Work through the entries below and show every line in which "lines" is found.

━━━ DATA LISTING ━━━

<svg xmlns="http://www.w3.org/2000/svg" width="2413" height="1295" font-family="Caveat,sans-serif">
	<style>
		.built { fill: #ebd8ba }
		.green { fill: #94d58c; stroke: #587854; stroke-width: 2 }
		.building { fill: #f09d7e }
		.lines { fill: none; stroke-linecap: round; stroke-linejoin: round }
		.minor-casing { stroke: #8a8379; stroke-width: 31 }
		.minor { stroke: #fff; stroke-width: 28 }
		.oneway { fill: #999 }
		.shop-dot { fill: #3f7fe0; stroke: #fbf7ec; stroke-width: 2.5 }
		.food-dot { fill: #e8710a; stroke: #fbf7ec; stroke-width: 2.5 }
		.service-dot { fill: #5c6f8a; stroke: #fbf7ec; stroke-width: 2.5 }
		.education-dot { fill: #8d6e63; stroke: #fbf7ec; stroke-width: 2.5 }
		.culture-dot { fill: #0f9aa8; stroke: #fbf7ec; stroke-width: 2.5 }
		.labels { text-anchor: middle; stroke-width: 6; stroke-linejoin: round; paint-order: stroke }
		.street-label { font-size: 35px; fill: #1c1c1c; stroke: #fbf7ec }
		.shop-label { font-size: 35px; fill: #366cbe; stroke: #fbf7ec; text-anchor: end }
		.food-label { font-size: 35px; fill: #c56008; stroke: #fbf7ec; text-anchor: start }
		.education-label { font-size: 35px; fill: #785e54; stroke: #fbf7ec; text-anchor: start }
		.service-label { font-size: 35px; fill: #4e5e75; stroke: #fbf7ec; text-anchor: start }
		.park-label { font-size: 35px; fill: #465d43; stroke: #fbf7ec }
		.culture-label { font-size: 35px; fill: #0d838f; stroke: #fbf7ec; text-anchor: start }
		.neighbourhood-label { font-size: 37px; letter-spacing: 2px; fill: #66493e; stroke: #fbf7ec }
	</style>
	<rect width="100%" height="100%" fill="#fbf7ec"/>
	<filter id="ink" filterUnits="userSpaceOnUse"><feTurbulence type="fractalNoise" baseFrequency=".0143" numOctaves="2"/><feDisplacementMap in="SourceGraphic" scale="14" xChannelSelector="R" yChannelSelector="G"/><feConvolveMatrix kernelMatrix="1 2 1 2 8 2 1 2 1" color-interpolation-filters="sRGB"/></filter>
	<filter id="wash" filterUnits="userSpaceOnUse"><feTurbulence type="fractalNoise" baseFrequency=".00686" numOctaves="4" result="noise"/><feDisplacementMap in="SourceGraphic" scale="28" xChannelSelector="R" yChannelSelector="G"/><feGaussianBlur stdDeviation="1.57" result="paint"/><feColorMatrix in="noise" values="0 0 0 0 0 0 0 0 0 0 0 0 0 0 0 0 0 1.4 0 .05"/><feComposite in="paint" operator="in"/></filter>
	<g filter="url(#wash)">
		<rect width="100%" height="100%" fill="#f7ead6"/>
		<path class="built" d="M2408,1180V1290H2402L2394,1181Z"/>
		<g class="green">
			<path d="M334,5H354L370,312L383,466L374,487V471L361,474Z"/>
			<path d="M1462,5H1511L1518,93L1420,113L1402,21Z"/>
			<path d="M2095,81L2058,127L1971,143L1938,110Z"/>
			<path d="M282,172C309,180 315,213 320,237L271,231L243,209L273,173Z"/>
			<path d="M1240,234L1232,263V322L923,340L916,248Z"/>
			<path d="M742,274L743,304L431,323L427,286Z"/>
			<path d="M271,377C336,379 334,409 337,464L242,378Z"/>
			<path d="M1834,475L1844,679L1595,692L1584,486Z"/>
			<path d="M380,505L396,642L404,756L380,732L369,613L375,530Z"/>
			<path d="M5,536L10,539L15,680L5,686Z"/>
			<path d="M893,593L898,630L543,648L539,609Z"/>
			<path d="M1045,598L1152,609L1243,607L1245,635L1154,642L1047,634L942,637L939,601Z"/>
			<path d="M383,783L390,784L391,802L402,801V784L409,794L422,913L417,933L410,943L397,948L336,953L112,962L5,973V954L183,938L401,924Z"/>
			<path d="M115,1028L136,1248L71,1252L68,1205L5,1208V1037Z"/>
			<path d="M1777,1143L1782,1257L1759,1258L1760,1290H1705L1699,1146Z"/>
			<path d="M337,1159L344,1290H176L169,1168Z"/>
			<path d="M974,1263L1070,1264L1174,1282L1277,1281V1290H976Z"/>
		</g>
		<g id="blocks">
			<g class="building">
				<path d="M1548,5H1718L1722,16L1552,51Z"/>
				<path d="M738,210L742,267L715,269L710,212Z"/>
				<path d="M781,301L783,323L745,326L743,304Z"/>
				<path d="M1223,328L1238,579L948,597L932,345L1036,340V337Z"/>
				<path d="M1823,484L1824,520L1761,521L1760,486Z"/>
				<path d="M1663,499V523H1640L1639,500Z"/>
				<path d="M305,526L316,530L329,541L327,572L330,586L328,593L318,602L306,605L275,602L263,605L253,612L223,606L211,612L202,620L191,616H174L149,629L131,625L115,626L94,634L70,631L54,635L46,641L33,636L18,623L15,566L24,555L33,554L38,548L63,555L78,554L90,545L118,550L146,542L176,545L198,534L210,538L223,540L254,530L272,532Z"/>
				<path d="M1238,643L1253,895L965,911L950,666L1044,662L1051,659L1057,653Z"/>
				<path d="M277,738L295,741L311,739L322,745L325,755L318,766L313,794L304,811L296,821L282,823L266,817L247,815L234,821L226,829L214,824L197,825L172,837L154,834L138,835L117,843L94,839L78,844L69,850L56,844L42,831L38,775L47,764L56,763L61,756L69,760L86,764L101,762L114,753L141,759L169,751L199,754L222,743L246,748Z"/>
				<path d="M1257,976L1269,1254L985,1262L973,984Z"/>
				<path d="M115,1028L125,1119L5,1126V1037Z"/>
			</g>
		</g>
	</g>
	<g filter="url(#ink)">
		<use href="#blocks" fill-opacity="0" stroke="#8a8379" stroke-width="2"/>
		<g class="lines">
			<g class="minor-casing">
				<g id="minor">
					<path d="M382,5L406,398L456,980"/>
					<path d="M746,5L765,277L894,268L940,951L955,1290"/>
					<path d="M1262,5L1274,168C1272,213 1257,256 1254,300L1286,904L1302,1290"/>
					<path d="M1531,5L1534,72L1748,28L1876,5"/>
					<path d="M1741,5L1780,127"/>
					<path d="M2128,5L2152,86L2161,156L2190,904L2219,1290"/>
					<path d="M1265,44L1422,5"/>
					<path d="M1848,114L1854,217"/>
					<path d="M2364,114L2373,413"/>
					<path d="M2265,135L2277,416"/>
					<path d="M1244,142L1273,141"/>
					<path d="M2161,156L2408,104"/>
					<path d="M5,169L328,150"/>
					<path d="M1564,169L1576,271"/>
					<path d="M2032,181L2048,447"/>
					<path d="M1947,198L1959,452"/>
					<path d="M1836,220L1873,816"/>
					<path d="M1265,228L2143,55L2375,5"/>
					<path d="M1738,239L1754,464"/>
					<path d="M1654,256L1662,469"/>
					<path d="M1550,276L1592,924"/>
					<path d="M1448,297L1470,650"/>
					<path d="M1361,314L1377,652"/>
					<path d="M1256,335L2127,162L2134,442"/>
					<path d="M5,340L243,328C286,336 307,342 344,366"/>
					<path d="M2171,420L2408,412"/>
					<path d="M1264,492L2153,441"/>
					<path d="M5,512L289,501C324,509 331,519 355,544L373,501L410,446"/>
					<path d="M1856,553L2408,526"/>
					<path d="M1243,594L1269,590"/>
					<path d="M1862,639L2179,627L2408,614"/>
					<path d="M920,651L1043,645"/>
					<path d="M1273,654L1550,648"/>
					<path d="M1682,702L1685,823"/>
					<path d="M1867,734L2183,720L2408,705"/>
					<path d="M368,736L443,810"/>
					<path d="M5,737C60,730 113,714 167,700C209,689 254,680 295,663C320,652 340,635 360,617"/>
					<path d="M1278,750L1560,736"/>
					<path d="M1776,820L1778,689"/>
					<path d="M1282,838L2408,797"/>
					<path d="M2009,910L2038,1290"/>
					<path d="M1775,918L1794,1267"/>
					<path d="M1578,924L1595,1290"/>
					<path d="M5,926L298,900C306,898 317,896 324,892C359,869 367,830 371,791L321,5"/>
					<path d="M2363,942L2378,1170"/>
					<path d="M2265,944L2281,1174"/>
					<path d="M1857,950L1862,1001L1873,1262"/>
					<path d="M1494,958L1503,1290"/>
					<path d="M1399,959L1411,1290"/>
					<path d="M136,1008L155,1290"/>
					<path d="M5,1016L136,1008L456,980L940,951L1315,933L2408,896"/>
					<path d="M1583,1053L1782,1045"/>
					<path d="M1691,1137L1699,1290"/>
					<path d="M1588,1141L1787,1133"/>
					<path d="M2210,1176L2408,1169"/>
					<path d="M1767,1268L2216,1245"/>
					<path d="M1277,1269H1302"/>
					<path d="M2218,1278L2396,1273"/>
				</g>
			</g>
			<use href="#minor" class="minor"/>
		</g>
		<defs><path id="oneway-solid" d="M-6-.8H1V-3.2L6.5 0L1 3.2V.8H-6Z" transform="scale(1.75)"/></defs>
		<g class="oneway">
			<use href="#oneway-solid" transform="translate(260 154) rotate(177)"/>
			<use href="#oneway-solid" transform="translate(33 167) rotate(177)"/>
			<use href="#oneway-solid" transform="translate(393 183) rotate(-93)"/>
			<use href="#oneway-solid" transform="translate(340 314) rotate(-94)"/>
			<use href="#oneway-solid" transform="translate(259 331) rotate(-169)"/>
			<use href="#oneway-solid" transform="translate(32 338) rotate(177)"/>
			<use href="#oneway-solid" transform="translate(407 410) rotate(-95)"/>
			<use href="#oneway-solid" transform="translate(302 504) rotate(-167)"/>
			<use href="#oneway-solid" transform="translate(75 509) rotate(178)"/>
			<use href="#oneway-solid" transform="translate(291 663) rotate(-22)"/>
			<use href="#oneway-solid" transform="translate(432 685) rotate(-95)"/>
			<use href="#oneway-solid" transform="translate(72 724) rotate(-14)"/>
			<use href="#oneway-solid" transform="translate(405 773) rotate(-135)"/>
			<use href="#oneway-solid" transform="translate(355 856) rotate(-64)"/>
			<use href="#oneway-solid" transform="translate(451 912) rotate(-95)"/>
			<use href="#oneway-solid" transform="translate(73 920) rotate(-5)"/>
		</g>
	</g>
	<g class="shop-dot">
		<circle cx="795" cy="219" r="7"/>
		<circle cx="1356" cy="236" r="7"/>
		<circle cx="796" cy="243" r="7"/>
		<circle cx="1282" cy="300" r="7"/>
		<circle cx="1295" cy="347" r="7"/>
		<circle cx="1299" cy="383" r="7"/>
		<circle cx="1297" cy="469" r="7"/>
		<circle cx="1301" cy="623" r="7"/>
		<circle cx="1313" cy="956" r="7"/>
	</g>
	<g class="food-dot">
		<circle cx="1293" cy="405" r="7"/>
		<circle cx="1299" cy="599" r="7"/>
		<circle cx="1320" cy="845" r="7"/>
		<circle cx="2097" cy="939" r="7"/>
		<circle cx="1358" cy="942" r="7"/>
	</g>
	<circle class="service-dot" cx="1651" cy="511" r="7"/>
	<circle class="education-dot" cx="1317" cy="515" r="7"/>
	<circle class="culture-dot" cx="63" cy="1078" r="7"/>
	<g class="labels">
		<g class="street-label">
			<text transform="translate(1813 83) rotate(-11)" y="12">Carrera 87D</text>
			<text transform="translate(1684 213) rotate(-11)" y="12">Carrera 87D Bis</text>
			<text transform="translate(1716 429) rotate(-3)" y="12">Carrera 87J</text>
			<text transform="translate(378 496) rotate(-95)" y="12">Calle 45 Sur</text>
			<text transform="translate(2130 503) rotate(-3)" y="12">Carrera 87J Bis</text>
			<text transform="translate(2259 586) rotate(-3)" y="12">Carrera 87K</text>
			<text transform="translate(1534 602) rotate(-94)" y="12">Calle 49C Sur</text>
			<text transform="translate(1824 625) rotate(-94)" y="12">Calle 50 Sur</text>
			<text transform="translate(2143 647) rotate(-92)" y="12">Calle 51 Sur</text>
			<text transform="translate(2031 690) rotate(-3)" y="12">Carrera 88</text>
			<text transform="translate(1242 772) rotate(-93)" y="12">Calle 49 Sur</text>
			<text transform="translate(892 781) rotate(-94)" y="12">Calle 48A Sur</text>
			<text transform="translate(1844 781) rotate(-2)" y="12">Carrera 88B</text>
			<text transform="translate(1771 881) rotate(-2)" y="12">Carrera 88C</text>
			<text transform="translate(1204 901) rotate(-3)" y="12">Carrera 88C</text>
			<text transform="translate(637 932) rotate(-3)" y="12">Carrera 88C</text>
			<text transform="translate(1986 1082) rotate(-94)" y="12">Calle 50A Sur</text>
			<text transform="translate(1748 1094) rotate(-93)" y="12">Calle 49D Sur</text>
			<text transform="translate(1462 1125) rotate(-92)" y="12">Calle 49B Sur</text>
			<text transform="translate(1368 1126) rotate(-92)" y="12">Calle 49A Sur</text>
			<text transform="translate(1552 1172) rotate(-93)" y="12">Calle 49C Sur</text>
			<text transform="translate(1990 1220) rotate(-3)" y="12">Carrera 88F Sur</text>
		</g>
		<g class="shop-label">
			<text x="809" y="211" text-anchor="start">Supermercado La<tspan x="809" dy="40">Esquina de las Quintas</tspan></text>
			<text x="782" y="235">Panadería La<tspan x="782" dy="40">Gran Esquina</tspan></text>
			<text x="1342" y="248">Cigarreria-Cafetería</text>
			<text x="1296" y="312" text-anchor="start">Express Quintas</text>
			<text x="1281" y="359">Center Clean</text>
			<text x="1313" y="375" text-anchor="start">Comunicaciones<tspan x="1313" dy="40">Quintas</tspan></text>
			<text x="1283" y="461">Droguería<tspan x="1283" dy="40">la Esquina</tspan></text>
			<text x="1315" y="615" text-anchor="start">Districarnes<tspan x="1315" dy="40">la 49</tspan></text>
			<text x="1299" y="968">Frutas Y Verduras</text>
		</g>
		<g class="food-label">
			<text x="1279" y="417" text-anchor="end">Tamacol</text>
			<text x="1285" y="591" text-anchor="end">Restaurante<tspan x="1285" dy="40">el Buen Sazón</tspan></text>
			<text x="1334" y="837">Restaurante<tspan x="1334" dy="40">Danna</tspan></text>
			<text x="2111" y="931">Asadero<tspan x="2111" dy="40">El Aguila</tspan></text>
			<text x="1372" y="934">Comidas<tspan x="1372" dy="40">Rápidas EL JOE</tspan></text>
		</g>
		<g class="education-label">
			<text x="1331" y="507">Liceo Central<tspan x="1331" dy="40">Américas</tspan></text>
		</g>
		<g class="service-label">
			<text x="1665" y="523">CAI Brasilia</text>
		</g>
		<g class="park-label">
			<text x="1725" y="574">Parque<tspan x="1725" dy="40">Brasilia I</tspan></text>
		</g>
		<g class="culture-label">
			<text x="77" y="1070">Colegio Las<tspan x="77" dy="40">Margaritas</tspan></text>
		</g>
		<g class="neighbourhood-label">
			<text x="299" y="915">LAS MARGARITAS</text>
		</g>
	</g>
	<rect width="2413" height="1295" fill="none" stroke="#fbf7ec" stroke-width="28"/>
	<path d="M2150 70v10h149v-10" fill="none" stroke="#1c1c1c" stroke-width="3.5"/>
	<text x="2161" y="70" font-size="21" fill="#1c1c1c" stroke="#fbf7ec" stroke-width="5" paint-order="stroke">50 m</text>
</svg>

━━━

*FINISHED TASK*
		.lines { fill: none; stroke-linecap: round; stroke-linejoin: round }
		<g class="lines">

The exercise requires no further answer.